Vosloo will be in Cape Town for the next few weeks shooting scenes for his new film The Red Phone , an international spy drama.

 

"You'll know we're around," he said, "because we're about to blow up the town with some stunning special effects."

 

 

From the Presskit for "Darkman 2: The Return of Durant" (1995)

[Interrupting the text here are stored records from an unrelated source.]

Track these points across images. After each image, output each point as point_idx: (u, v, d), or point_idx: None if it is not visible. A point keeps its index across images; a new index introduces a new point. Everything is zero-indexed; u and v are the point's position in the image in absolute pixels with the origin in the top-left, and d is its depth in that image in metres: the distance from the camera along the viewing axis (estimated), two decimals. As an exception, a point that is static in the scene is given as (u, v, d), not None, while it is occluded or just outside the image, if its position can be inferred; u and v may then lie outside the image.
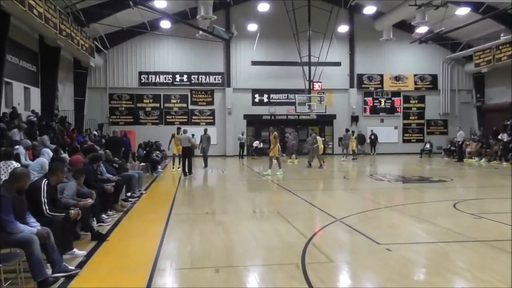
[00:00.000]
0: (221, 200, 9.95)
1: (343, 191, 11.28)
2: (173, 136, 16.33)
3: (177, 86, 26.82)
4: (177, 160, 16.51)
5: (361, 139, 27.10)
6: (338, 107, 27.95)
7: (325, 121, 27.85)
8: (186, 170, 14.43)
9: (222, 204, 9.28)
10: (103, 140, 17.36)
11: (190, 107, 27.06)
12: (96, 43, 22.86)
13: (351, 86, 28.13)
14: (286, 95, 27.61)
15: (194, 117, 27.11)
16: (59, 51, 18.05)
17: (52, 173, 5.15)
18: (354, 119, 28.06)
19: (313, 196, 10.01)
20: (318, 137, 18.11)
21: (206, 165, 17.30)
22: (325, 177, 14.64)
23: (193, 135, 16.64)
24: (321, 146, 17.75)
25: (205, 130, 17.86)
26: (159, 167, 17.07)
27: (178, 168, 15.99)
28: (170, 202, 9.04)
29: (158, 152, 18.83)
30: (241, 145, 25.08)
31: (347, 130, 22.70)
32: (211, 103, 27.25)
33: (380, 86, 28.54)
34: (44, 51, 17.37)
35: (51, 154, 9.39)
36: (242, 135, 25.48)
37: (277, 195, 10.45)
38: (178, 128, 16.53)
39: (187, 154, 14.59)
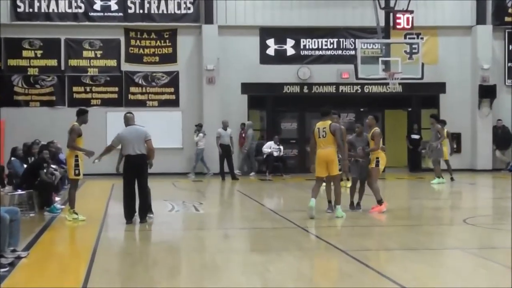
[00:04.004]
0: (194, 270, 9.97)
1: (463, 252, 11.23)
2: (74, 130, 14.90)
3: (97, 21, 27.17)
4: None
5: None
6: (450, 67, 28.13)
7: (422, 99, 28.02)
8: (136, 211, 14.21)
9: (196, 279, 9.29)
10: None
11: (125, 67, 27.48)
12: None
13: (480, 21, 28.15)
14: (333, 40, 27.79)
15: (133, 89, 27.45)
16: None
17: None
18: (487, 92, 27.94)
19: (395, 263, 10.04)
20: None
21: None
22: (421, 221, 14.63)
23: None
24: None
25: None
26: (58, 198, 17.05)
27: (73, 215, 14.45)
28: (82, 276, 9.03)
29: (54, 166, 18.89)
30: (225, 150, 24.97)
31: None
32: (170, 59, 27.64)
33: (542, 20, 28.60)
34: None
35: None
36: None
37: (315, 261, 10.50)
38: (83, 112, 15.23)
39: (138, 170, 14.19)
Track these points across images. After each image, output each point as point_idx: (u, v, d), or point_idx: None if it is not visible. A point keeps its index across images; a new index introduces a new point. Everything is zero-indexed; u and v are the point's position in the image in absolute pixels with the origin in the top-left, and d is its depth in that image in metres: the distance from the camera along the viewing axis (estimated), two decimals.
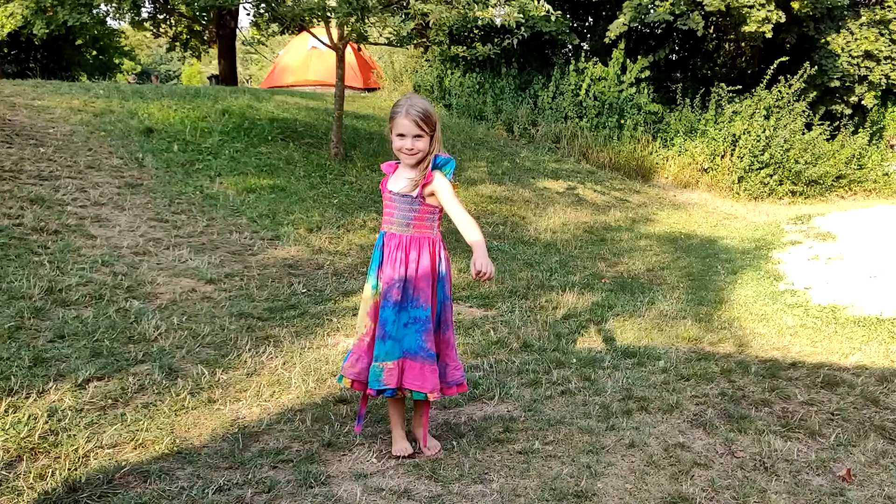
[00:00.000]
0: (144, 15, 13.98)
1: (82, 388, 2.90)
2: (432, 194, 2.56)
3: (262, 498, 2.29)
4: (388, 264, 2.55)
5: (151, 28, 14.52)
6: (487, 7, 7.31)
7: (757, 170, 11.12)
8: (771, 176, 11.11)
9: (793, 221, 8.53)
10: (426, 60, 13.45)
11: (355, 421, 2.76)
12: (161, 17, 14.50)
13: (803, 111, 11.40)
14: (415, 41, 10.13)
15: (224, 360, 3.38)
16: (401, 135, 2.52)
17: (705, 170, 11.41)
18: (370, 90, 15.30)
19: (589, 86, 11.97)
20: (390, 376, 2.49)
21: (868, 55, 12.12)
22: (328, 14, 7.49)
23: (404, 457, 2.60)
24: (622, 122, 11.90)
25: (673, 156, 11.50)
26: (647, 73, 12.00)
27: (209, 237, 5.42)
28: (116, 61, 24.26)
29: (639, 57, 12.06)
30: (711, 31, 13.26)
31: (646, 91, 12.03)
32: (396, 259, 2.54)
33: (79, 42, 18.80)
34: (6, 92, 8.62)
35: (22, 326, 3.38)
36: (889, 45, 12.12)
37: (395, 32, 7.92)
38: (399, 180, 2.60)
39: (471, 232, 2.53)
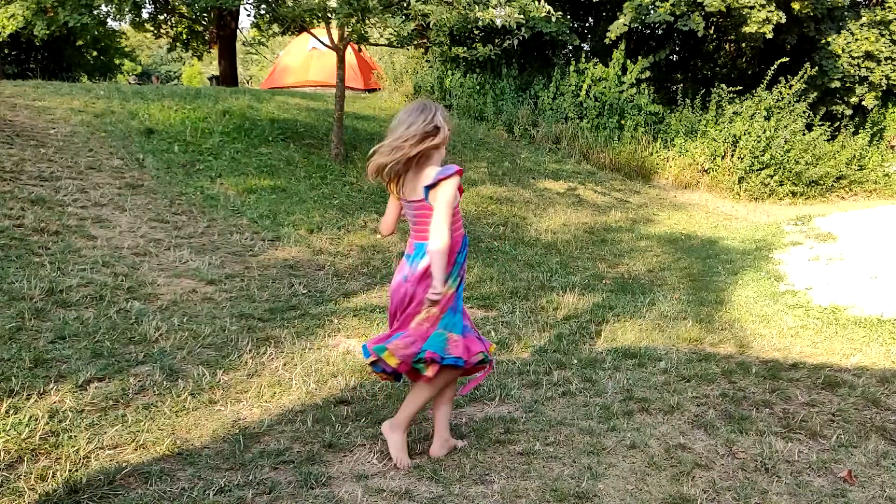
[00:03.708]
0: (145, 15, 13.97)
1: (83, 389, 2.90)
2: None
3: (263, 499, 2.29)
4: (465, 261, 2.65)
5: (152, 29, 14.49)
6: (488, 8, 7.31)
7: (757, 170, 11.12)
8: (771, 177, 11.11)
9: (793, 222, 8.52)
10: (426, 61, 13.45)
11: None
12: (162, 17, 14.48)
13: (804, 112, 11.39)
14: (415, 42, 10.12)
15: (225, 360, 3.38)
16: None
17: (706, 170, 11.40)
18: (371, 91, 15.30)
19: (589, 86, 11.97)
20: (455, 347, 2.51)
21: (868, 56, 12.11)
22: (329, 15, 7.49)
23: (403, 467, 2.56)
24: (623, 122, 11.89)
25: (673, 156, 11.49)
26: (648, 73, 11.98)
27: (210, 238, 5.42)
28: (117, 62, 24.24)
29: (639, 57, 12.04)
30: (712, 31, 13.25)
31: (646, 92, 12.02)
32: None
33: (79, 43, 18.79)
34: (7, 93, 8.63)
35: (23, 327, 3.38)
36: (889, 46, 12.11)
37: (396, 33, 7.92)
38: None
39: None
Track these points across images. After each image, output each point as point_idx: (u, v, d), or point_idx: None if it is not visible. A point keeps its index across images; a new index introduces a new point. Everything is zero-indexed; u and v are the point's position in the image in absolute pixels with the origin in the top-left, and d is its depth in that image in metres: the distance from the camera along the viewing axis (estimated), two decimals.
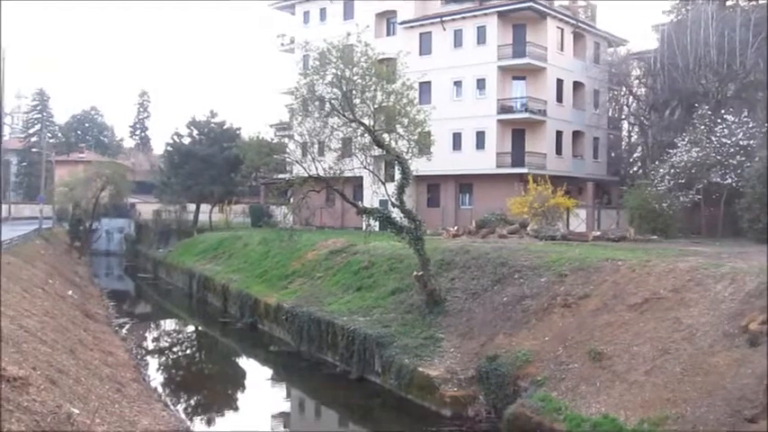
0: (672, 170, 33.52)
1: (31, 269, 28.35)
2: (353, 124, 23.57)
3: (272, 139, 36.01)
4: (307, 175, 24.10)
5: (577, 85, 47.64)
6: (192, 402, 21.17)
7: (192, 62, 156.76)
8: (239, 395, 23.16)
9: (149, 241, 60.43)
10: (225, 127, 57.06)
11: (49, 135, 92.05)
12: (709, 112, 35.14)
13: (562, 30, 46.28)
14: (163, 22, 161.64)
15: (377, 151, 24.71)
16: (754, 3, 41.08)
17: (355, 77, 22.91)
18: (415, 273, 22.45)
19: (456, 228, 35.04)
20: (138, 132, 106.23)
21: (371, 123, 23.49)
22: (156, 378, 21.78)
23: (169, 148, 58.22)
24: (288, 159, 28.61)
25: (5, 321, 14.25)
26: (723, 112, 34.84)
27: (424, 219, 25.34)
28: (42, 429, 9.28)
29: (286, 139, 34.28)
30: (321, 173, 24.07)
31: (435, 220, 41.04)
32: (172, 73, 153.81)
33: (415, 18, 47.54)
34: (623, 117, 53.94)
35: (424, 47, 46.70)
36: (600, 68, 47.93)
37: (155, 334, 33.43)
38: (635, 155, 52.13)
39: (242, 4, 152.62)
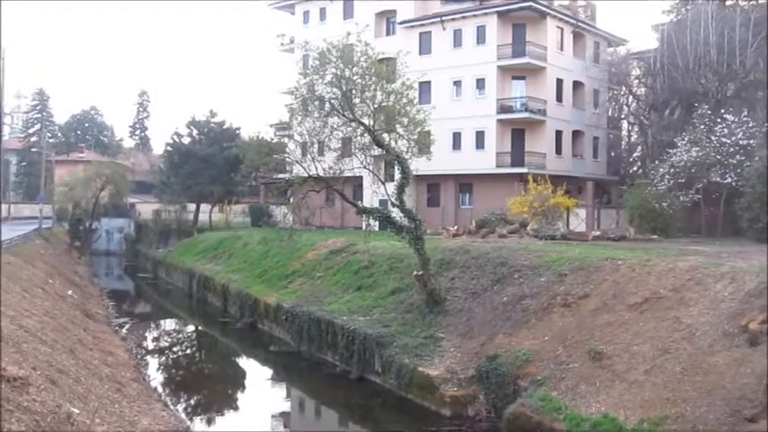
0: (672, 170, 33.54)
1: (30, 269, 28.36)
2: (353, 124, 23.57)
3: (272, 139, 35.93)
4: (306, 174, 24.11)
5: (577, 85, 47.64)
6: (192, 402, 21.17)
7: (192, 62, 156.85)
8: (239, 395, 23.16)
9: (149, 241, 60.44)
10: (225, 127, 57.04)
11: (49, 135, 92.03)
12: (709, 112, 35.15)
13: (562, 29, 46.28)
14: (162, 22, 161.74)
15: (377, 151, 24.71)
16: (753, 2, 41.07)
17: (355, 77, 22.91)
18: (414, 272, 22.46)
19: (456, 227, 35.03)
20: (137, 132, 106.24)
21: (371, 123, 23.50)
22: (155, 378, 21.78)
23: (169, 148, 58.20)
24: (287, 159, 28.60)
25: (5, 321, 14.26)
26: (723, 111, 34.86)
27: (423, 218, 25.32)
28: (42, 429, 9.29)
29: (286, 139, 34.26)
30: (321, 172, 24.08)
31: (435, 220, 41.04)
32: (171, 73, 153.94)
33: (414, 18, 47.54)
34: (623, 117, 53.95)
35: (424, 46, 46.71)
36: (600, 68, 47.93)
37: (155, 334, 33.42)
38: (635, 154, 52.12)
39: (242, 4, 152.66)
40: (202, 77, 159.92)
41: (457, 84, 45.52)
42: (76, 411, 10.97)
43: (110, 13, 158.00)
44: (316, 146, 25.16)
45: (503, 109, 44.18)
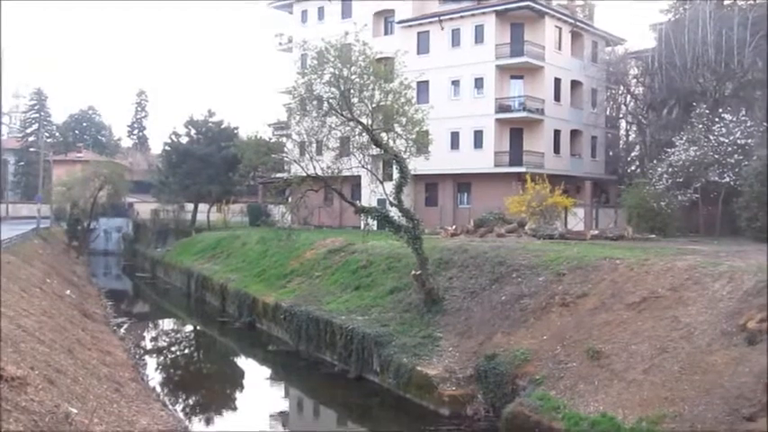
0: (670, 169, 33.58)
1: (29, 269, 28.34)
2: (351, 123, 23.55)
3: (270, 139, 35.98)
4: (305, 174, 24.11)
5: (575, 84, 47.65)
6: (191, 402, 21.14)
7: (190, 62, 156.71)
8: (238, 394, 23.15)
9: (147, 241, 60.42)
10: (223, 126, 56.97)
11: (47, 134, 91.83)
12: (707, 111, 35.19)
13: (560, 29, 46.28)
14: (161, 22, 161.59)
15: (375, 150, 24.72)
16: (751, 2, 41.11)
17: (353, 76, 22.90)
18: (413, 272, 22.45)
19: (454, 227, 35.02)
20: (135, 132, 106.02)
21: (369, 122, 23.49)
22: (154, 377, 21.73)
23: (167, 148, 58.10)
24: (286, 159, 28.56)
25: (4, 321, 14.25)
26: (721, 110, 34.92)
27: (422, 218, 25.32)
28: (40, 429, 9.28)
29: (284, 139, 34.26)
30: (319, 172, 24.06)
31: (433, 219, 41.06)
32: (170, 72, 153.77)
33: (412, 17, 47.53)
34: (621, 116, 53.97)
35: (422, 46, 46.70)
36: (598, 67, 47.97)
37: (153, 333, 33.38)
38: (633, 154, 52.14)
39: (240, 4, 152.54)
40: (201, 77, 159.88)
41: (455, 83, 45.51)
42: (75, 411, 10.97)
43: (108, 13, 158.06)
44: (314, 145, 25.13)
45: (501, 108, 44.18)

ARNOLD VOSLOO (Dr. Peyton Westlake/Darkman) believes that "Darkman" was such a success because of the Darkman fantasy, "everyone would like to step into another person's shoes for a day. That's why people relate to the Darkman character--it's fantastical. He truly can become other people and enter their worlds."

 

Vosloo, last seen in the Renaissance Production of John Woo's "Hard Target" for Universal wanted to be an actor for as long as he can remember. He had strong role models in his parents, who were theater actors. Performing in town halls, recreation centers and theaters across South Africa, the Vosloos traveled in a Studebaker, with son Arnold and daughter Nadia, in tow. When the children reached school age, the Vosloos settled in Port Elizabeth, South Africa where they purchased and operated a drive-in movie theater.

 

Vosloo grew up absorbing the business on a day-to-day basis. While his mother and sister ran the cafeteria stand, his father sold tickets and managed the office. Each night from the projectionist's booth, Arnold sat with his dog and watched imported movies. Some of his favorites were "Tarzan" and "A Place in the Sun".

 

Upon graduation from high school, Vosloo joined a theater troupe. He began his career behind the scenes, doing lighting and props, and learning from the actors. Soon he tried his hand at acting and was signed by an agent.

 

With his handsome charismatic looks and natural talent, Vosloo's acting career took off. One of his first goals---turning 21 on the set of a movie---was fulfilled. But as Vosloo got older he felt frustrated by the political climate of his South African homeland, which censored his creativity, as he wasn't allowed to make films that questioned the government. In spite of high profile roles in many feature films and television series, his films had a limited distribution and Vosloo was restless to break into larger markets.

 

Then Vosloo was cast as the lead in the Market Theater of South Africa's production of Athol Fugard's "Born in the RSA" (Republic of South Africa) and had a chance to tour the United States. Although his American arrival in Chicago was in minus fourteen degree weather, things warmed up when Vosloo was signed by a William Morris agent. With the support of his thespian parents, Vosloo packed his bags and set sail for America.

 

Vosloo's first role in a major motion picture in this country was in Ridley Scott's "1492" with Gerard Depardieu. In 1991 he also co-starred with Al Pacino as John The Baptist on Broadway in Oscar Wilde's "Salome".

 

Then Executive Producers Sam Raimi and Robert Tapert cast Vosloo as a vicious hoodlum in Alphaville/ Renaissance Productions' "Hard Target", an action-packed adventure film, which brought Vosloo to the attention of the film critics. Raimi and Tapert were so delighted with

Vosloo's work in "Hard Target that they asked him to do the title role in the "Darkman" video series.

 

Vosloo, who has been featured in dozens of South African magazines, Italy's Vogue for men and Cosmopolitan, has been described by one critic as having "the energy and sensuality of a young Marlon Brando."

 

Arnold Vosloo, winner of two DALRO awards (South Africa's equivalent to the Oscars), and three VITA awards (South Africa's equivalent to the Tony's), is also passionate about the outdoors, fly-fishing, trap and skeet shooting, bikes and photography.